◆ **Task instructions**:
List each line of the data that holds the string "clusterů", please.

..........

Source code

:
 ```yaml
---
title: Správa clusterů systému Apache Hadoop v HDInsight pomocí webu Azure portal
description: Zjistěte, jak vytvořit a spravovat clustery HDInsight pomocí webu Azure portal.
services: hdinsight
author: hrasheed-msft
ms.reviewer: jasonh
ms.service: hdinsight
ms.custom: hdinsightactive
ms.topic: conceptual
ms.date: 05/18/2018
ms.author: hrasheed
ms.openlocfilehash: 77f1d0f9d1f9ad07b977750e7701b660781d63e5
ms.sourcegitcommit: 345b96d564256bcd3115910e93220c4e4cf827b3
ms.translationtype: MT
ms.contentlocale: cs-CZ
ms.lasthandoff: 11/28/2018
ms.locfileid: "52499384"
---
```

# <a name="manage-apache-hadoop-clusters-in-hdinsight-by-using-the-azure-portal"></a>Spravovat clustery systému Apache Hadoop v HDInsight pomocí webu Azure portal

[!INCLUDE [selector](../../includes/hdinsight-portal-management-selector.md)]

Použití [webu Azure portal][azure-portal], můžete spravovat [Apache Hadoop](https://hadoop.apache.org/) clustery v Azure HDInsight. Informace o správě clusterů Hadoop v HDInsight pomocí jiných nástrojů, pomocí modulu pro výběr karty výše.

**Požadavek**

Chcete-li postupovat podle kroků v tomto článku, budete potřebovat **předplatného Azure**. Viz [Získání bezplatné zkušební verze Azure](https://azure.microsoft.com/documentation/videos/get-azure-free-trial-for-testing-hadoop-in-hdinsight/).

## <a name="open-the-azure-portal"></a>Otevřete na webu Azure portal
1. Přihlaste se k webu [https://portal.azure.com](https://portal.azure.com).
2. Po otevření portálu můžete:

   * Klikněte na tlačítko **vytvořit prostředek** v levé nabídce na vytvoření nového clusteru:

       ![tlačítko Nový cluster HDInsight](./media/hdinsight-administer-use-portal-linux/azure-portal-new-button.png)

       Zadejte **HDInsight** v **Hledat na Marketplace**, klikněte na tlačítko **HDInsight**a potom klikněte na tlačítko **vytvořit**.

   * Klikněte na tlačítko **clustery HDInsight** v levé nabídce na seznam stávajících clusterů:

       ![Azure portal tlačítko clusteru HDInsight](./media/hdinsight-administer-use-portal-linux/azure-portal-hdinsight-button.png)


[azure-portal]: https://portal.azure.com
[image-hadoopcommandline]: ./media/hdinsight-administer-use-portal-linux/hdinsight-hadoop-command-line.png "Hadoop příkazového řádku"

..........

◆ **Task result**:
title: Správa clusterů systému Apache Hadoop v HDInsight pomocí webu Azure portal
Použití [webu Azure portal][azure-portal], můžete spravovat [Apache Hadoop](https://hadoop.apache.org/) clustery v Azure HDInsight. Informace o správě clusterů Hadoop v HDInsight pomocí jiných nástrojů, pomocí modulu pro výběr karty výše.
   * Klikněte na tlačítko **clustery HDInsight** v levé nabídce na seznam stávajících clusterů:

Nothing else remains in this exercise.